A year after its collapse, the iconic Gozitan landmark is now a diving attraction.
For as long as anyone can remember, the Azure Window at Dwejra in Gozo was a symbol of the Maltese Islands. So famous was this natural landmark, that when it finally succumbed to the wrath of nature and collapsed in a storm on 8th March 2017, it made headlines around the world.
The outpouring of emotion from locals and foreigners was akin to the loss of a loved one, with the Maltese prime Minister declaring the event “heartbreaking”. And such a reaction was understandable, for the Azure Window was indeed more than just a treasured feature of the landscape. The window had starred in countless happy photos and made proud appearances in numerous films, videos and TV productions, including Game of Thrones. No visit to Gozo was complete without a stop to admire this impressive beauty!

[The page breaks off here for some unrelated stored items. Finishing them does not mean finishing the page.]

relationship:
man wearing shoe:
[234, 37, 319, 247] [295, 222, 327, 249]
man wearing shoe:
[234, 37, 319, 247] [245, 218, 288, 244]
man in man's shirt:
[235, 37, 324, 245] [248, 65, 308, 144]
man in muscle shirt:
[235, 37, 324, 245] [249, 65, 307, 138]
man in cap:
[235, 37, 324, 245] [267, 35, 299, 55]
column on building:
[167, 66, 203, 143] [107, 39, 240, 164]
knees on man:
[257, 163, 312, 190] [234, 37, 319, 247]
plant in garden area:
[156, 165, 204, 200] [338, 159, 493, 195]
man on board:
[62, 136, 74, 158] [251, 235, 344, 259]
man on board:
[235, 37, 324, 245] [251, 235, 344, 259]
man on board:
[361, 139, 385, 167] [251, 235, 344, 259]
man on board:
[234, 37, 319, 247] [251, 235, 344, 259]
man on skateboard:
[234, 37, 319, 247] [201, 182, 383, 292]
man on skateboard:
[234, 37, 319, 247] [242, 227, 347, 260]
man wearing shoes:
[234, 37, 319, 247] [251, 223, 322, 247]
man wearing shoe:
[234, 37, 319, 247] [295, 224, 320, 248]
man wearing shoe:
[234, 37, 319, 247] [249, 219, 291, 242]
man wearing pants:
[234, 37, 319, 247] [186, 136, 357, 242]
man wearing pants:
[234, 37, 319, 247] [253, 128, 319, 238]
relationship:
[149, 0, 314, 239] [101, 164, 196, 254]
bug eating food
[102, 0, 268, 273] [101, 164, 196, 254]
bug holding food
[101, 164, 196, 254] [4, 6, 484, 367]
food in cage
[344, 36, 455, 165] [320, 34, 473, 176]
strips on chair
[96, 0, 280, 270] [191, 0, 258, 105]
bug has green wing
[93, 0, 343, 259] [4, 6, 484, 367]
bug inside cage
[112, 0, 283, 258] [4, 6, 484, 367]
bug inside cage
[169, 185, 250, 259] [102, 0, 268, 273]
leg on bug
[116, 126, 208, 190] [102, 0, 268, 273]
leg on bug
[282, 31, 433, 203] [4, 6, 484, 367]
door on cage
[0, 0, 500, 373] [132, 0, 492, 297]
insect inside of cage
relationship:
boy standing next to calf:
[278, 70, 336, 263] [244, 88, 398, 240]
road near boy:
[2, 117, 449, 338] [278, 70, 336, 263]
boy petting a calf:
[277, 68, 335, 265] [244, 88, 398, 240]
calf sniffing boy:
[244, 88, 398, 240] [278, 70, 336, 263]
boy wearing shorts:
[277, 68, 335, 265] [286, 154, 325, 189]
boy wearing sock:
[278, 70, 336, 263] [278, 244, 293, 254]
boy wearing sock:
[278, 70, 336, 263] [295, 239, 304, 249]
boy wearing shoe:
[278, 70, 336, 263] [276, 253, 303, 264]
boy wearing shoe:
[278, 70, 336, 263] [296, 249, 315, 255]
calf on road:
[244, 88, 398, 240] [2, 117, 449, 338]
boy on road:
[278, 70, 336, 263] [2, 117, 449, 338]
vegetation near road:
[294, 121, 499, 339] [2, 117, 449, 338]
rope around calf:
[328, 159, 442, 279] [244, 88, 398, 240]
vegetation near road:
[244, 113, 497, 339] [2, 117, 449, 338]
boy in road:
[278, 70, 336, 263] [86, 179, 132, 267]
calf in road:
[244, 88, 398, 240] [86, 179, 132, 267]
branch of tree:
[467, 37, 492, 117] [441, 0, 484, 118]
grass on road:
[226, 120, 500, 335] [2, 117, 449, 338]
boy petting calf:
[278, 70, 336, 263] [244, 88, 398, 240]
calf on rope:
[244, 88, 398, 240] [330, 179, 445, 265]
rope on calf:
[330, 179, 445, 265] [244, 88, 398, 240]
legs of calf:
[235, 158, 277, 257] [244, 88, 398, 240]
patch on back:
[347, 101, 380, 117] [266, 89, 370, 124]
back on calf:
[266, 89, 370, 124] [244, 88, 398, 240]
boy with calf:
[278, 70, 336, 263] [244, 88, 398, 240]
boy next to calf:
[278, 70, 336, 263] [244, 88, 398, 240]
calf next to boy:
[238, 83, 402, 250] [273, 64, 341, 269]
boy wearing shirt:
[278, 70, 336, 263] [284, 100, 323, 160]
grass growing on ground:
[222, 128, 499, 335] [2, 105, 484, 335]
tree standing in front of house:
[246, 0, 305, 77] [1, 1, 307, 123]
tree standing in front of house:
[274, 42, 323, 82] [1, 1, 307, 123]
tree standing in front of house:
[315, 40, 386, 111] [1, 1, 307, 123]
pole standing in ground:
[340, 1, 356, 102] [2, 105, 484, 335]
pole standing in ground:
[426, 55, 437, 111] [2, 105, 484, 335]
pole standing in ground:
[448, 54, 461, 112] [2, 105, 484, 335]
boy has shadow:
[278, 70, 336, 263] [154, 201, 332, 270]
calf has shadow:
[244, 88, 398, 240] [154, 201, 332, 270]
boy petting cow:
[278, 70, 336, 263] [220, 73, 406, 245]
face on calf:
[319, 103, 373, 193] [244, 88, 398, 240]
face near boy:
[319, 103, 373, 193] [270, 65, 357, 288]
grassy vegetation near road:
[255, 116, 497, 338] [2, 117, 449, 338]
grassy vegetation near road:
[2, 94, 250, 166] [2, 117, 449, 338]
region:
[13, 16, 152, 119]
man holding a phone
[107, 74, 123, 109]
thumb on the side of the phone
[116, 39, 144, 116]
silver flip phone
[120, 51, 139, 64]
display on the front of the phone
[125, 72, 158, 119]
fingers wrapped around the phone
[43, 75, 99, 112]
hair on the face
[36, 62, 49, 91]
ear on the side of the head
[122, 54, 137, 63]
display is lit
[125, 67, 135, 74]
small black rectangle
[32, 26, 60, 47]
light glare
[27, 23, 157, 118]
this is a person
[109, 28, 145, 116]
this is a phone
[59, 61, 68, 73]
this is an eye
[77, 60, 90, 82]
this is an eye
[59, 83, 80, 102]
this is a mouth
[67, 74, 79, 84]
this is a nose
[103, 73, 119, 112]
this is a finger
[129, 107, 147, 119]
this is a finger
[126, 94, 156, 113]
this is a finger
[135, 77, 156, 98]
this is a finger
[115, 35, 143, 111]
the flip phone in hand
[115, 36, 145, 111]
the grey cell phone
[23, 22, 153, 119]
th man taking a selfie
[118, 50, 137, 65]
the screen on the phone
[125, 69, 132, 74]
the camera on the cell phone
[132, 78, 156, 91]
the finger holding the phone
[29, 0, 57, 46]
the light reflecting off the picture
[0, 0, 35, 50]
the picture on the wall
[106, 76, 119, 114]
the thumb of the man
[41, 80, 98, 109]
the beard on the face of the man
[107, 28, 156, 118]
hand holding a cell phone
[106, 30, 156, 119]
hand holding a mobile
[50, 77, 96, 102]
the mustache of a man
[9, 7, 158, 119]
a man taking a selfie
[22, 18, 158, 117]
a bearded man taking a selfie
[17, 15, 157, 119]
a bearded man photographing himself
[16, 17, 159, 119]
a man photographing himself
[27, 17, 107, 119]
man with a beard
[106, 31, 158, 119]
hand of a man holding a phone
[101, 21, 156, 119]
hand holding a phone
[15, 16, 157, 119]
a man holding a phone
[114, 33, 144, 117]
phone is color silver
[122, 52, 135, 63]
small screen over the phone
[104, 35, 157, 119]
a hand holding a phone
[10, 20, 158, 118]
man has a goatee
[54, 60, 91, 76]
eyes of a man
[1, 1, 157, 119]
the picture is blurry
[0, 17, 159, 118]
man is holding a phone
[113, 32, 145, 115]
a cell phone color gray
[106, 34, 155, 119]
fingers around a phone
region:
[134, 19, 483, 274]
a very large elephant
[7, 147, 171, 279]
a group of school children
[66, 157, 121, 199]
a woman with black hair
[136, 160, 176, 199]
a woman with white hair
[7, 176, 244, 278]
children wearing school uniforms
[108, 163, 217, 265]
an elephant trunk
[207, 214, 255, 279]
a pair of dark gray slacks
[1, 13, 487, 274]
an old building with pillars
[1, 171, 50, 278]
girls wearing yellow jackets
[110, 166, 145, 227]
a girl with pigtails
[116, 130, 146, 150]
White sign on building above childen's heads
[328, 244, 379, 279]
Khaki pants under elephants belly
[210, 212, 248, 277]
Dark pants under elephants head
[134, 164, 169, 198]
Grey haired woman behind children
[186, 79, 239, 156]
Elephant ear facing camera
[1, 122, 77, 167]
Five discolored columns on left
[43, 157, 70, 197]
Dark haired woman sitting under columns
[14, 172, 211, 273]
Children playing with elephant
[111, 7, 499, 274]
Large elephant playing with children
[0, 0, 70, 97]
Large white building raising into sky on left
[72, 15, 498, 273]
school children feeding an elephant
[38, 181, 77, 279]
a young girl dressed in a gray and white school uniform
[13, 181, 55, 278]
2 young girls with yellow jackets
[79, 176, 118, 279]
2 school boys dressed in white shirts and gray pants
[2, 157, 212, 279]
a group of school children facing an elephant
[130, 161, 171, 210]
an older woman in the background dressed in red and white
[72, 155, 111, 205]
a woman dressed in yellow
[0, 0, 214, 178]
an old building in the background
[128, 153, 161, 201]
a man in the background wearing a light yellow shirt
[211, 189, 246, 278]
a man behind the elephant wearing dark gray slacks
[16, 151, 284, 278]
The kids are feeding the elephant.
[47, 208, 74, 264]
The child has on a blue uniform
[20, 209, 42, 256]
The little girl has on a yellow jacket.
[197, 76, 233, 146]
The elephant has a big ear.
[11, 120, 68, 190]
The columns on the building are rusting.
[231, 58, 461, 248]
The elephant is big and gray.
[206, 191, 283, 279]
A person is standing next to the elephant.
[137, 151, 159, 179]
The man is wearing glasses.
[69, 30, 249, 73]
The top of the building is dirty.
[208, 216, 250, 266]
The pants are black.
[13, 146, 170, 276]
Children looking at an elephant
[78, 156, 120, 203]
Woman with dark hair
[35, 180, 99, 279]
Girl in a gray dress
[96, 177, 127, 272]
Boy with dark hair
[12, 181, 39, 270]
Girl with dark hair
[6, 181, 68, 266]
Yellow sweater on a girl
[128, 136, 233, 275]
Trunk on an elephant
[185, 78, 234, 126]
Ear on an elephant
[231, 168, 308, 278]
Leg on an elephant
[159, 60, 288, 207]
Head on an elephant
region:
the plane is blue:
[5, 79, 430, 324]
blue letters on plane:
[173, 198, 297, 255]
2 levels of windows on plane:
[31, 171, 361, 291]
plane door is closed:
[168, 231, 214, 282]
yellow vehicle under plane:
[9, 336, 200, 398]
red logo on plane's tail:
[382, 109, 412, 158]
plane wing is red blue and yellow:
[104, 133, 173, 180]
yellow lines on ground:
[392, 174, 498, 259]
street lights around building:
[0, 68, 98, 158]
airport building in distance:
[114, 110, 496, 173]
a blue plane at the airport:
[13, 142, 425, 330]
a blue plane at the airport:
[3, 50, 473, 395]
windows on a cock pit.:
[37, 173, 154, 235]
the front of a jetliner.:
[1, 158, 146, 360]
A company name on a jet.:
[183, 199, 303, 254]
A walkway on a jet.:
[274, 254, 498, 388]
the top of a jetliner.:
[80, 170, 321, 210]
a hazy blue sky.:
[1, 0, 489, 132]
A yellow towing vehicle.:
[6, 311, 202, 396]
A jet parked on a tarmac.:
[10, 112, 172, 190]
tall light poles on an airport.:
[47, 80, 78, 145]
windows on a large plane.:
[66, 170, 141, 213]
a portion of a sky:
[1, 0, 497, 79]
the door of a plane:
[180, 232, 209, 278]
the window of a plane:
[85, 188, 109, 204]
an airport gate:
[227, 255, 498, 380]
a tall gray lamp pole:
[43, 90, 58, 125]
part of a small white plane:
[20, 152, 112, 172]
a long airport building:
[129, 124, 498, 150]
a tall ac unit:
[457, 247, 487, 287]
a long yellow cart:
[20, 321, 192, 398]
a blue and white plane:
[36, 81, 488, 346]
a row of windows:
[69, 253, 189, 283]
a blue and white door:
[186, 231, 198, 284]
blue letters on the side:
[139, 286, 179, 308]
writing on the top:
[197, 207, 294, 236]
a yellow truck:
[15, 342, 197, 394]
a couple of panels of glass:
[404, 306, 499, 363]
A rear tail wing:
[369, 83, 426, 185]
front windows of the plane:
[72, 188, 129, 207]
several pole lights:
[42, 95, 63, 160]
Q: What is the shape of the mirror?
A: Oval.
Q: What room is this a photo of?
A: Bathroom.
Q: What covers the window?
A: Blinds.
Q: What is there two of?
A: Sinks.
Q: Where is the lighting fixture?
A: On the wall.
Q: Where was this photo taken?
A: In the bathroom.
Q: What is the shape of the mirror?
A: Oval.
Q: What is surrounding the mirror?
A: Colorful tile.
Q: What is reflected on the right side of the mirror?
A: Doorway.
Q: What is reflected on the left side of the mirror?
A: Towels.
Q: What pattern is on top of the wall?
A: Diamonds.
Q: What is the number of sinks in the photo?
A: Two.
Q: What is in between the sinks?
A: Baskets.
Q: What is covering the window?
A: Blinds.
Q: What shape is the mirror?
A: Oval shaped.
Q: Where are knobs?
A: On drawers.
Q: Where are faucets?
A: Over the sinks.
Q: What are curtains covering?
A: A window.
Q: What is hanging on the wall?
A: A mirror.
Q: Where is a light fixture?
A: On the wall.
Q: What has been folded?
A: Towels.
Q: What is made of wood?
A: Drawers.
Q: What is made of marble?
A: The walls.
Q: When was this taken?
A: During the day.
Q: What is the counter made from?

We all knew the window’s days were numbered. The signs were there, the cracks were getting more precarious, and just weeks before the collapse, walking over the arch had been forbidden for safety reasons.
Local resident Roger Chessel, who was at the site when the window collapsed at 9:40am, described the fatal moment: “There was a big raging sea beneath the window, suddenly the arch collapsed into the sea with a loud whoomph, throwing up huge spray. By the time the spray had faded, the stack had gone too.”
However, within days of the catastrophic storm, divers quickly claimed it as a new favourite diving location to add to the already famous Blue Hole nearby.
Raniero Borg (@RanierosAdventures) was among the first group of divers to explore the area where the window once stood. His video reveals huge boulders of limestone rock, cracked and sharp-edged, strewn across the sea bed.
"We were three divers and we had to use underwater scooters, as we went out from the inland sea. It was shocking to see the amount of white boulders that fell. It was also impressive to see that the top part of the window had fallen in one piece," he recalls.
A year later, marine life has now taken over, making it even more fascinating to discover. Ranging in depth from eight metres (visible from the surface) to 57m, the area can be explored for a long time over a number of dives, and is suitable for all kind of divers with different certificates. It is advisable to use registered diving clubs to visit the site. Oh, and if you're on the islands this weekend, head over to Dwejra for the activities taking place on Sunday, to commemorate the one-year anniversary of the Azure Window's collapse.
While you're there... Rated among the top ten dive sites in Europe, the Blue Hole next to the remains of the Azure Window is a cave without a roof, reaching a maximum depth of 60m. However, with marine life at its best around 10 to 30 metres, any diver can enjoy a wonderful experience. Depending on your diving qualifications, you can also explore a large underwater cave right underneath the hole.